Rich Morin on packaging, documentation, metadata

Posted 17 Jun 2000 at 08:18 UTC by schoen Share This

The hacker and PTF founder Rich Morin posted a link to a draft of an article about packaging, documentation, and metadata. I think it will be of interest to some people here.

The link was sent to the FSB list and some other places. The article talks about modular systems and problems in documenting various aspects of how components are meant to be put together. There is some further commentary on the "cars with hoods welded shut" theme (mechanics also need comprehensive documenation and parts lists, to work efficiently), discussion of "metadata" about software packages (not quite the same thing as filesystem metadata), talks about successful techniques and interesting trends, and finally makes a very ambitious proposal for unifying all sorts of things.

The article is called "Integrating package management and documentation". Have a look if you're interested; it just had an "Advogato feel" about it when I saw it.

Some people will say "oh, no, not another ambitious proposal", but even if you don't have a taste for ambitious proposals, you may find something interesting here. If so, Rich Morin would like comments on his draft.


Ideas along the same line - DB, posted 20 Jun 2000 at 16:23 UTC by craig » (Apprentice)

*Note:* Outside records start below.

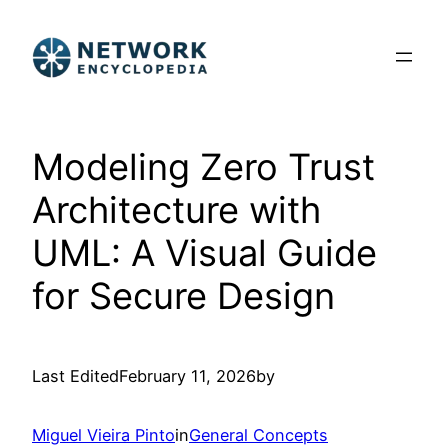
Skip
to
content
Modeling Zero Trust
Architecture with
UML: A Visual Guide
for Secure Design
Last Edited
February 11, 2026
by
Miguel Vieira Pinto
in
General Concepts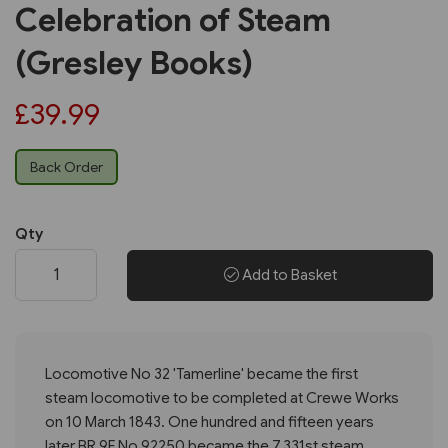
Celebration of Steam
(Gresley Books)
£39.99
Back Order
Qty
Add to Basket
Locomotive No 32 'Tamerline' became the first
steam locomotive to be completed at Crewe Works
on 10 March 1843. One hundred and fifteen years
later BR 9F No 92250 became the 7,331st steam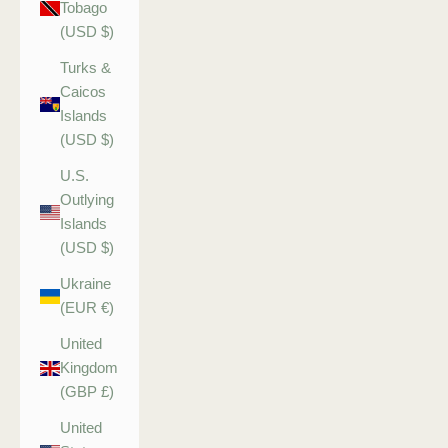
Tobago
(USD $)
Turks &
Caicos
Islands
(USD $)
U.S.
Outlying
Islands
(USD $)
Ukraine
(EUR €)
United
Kingdom
(GBP £)
United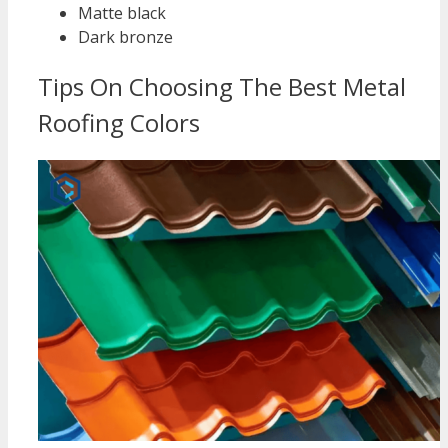
Matte black
Dark bronze
Tips On Choosing The Best Metal
Roofing Colors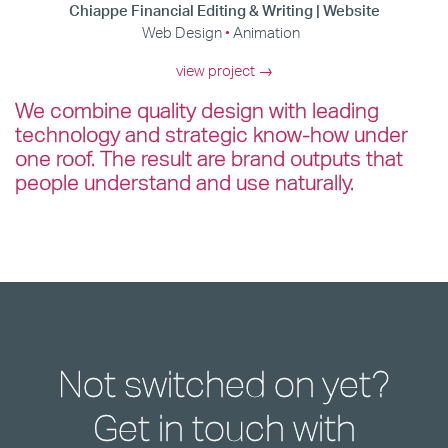
Chiappe Financial Editing & Writing | Website
Web Design
Animation
view project →
We combine quality design with leading
technology and strategic know-how under
one roof. The result are brand outputs that
people understand and use naturally.
Not switched on yet?
Get in touch with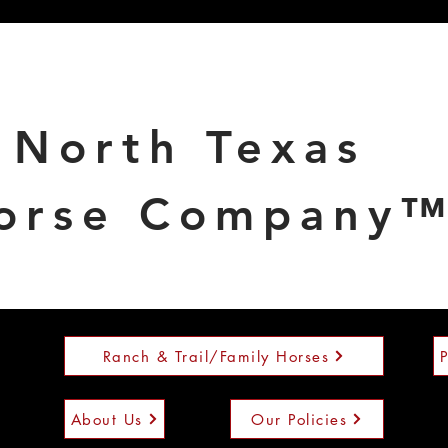
North Texas
orse Company
Ranch & Trail/Family Horses
About Us
Our Policies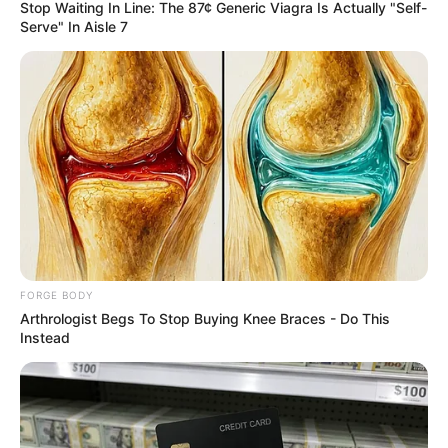
January 30, 2026
Letter to white
people afraid of
replacement
Long before Hitler built concentration
camps in Europe, German colonialists
perfected them in Namibia, exterminating
the Herero and Nama peoples between
1904 and 1908.
RUDOLF OKONKWO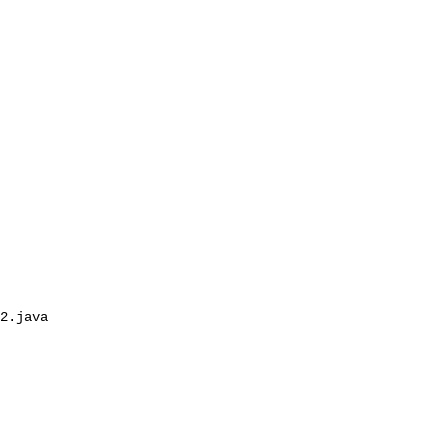
2.java
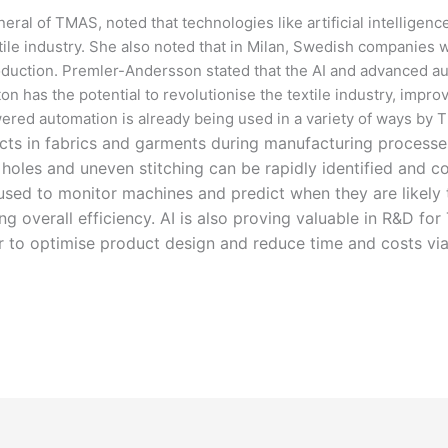
al of TMAS, noted that technologies like artificial intelligenc
tile industry. She also noted that in Milan, Swedish companies 
oduction. Premler-Andersson stated that the AI and advanced aut
as the potential to revolutionise the textile industry, improvi
wered automation is already being used in a variety of ways b
cts in fabrics and garments during manufacturing processes
 holes and uneven stitching can be rapidly identified and co
 used to monitor machines and predict when they are likely
overall efficiency. AI is also proving valuable in R&D fo
r to optimise product design and reduce time and costs via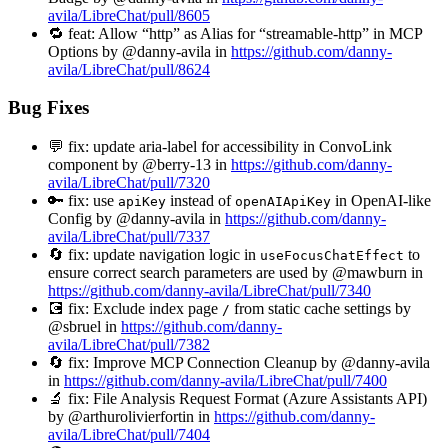
avila/LibreChat/pull/8605
🔁 feat: Allow “http” as Alias for “streamable-http” in MCP
Options by @danny-avila in
https://github.com/danny-
avila/LibreChat/pull/8624
Bug Fixes
💬 fix: update aria-label for accessibility in ConvoLink
component by @berry-13 in
https://github.com/danny-
avila/LibreChat/pull/7320
🔑 fix: use
instead of
in OpenAI-like
apiKey
openAIApiKey
Config by @danny-avila in
https://github.com/danny-
avila/LibreChat/pull/7337
🔄 fix: update navigation logic in
to
useFocusChatEffect
ensure correct search parameters are used by @mawburn in
https://github.com/danny-avila/LibreChat/pull/7340
💽 fix: Exclude index page
from static cache settings by
/
@sbruel in
https://github.com/danny-
avila/LibreChat/pull/7382
🔄 fix: Improve MCP Connection Cleanup by @danny-avila
in
https://github.com/danny-avila/LibreChat/pull/7400
🔬 fix: File Analysis Request Format (Azure Assistants API)
by @arthurolivierfortin in
https://github.com/danny-
avila/LibreChat/pull/7404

I don't necessarily know a lot about automake/configure, but it seems to me everyone wants to replace the existing tools. This makes some sense, but in another sense, they seem to be perfectly good tools that everyone is used to.

Why don't we build a database, that can store all this information that configure, or debian's .deb packaging needs, or BSD's configuration needs, and then have output plugins for each different type of data.

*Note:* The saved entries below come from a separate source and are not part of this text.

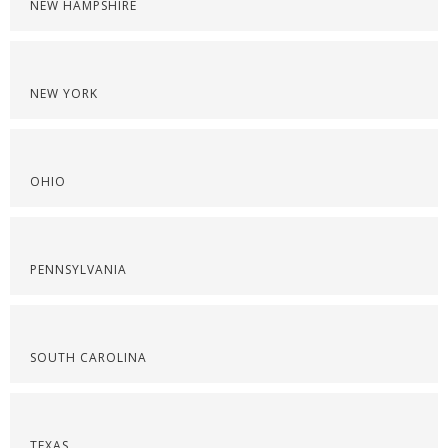
NEW HAMPSHIRE
NEW YORK
OHIO
PENNSYLVANIA
SOUTH CAROLINA
TEXAS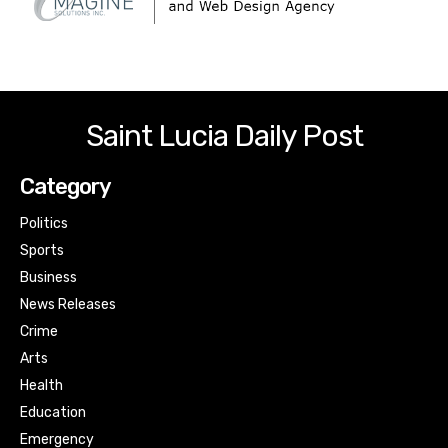
Saint Lucia Daily Post
Category
Politics
Sports
Business
News Releases
Crime
Arts
Health
Education
Emergency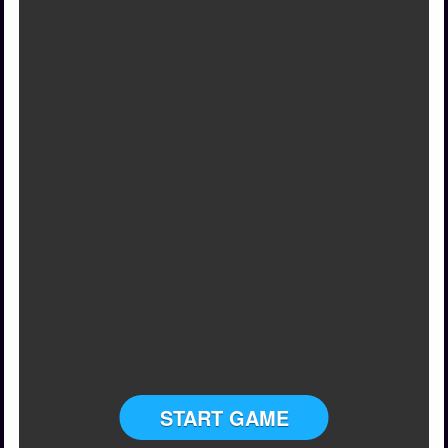
START GAME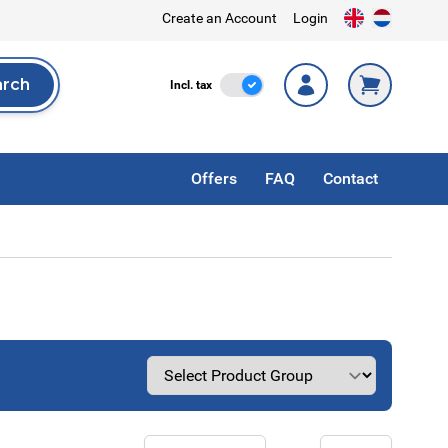
Create an Account
Login
arch
Incl. Tax
Incl. tax
rch
Offers
FAQ
Contact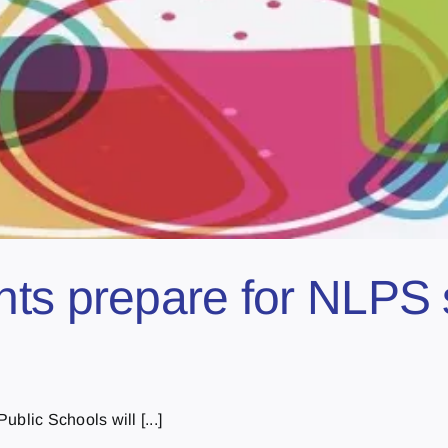
ts prepare for NLPS 
blic Schools will [...]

so for isntance, there is a uniform way to put this data IN the DB, then once it's inside the Database, we have different output formats, a browseable repository , say on the web or something, and then these plugins for configure scripts, or automake, or what have you.

just a suggestion. Myabe someday I'll have some time to even play with this idea.

Encurage him, it's good., posted 20 Jun 2000 at 16:37 UTC by Ankh » (Master)

Commando was a Good Idea: think about auto-completion of command- line options complete with an understanding that a particular option must be followed by the name of a file that already exists, for example. But generating the software from the man page isn't too good: better to generate the manual page synopsis from the code, and to have commando ask the software about options, as I think some patches to bash can do.

Rich's ideas about packaging are spot on. David Tilbrook's early work was interesting, but required too much of an idiosyncratic environment for widespread adoption.

The API documentation for my lq-text package (it's in PDF) was generated from SGML comments in the C code for the various libraries involved, and I found that this was an effective way of getting me to keep the documentation up to date.

Scripting languages like Perl and Python push the code boundary: they reduce the number of people excluded from understanding the application, because the code is higher level and easier to read.

Shell scripts take this even further.

This led me to think (in 1984 or so) that the best way to write applications would be a very high level language that was easy to understand, that connected together modules that could be written in a more cryptic language (e.g. Perl), which in turn might call C code.

In this way, the top-level code becomes part of its own documentation, and not in a way (like TeX's Web) that requires the reader to understand the code.

All of this is only necessary because the computer is too stupid to be able to explain the problem well enough (in context), together with the user's needs, that it can't explain how the program is to be used. I don't expect that to change in the near future.

In the meantime, anything that helps to relate documentation, code and configuration is To Be Understood And Encouraged.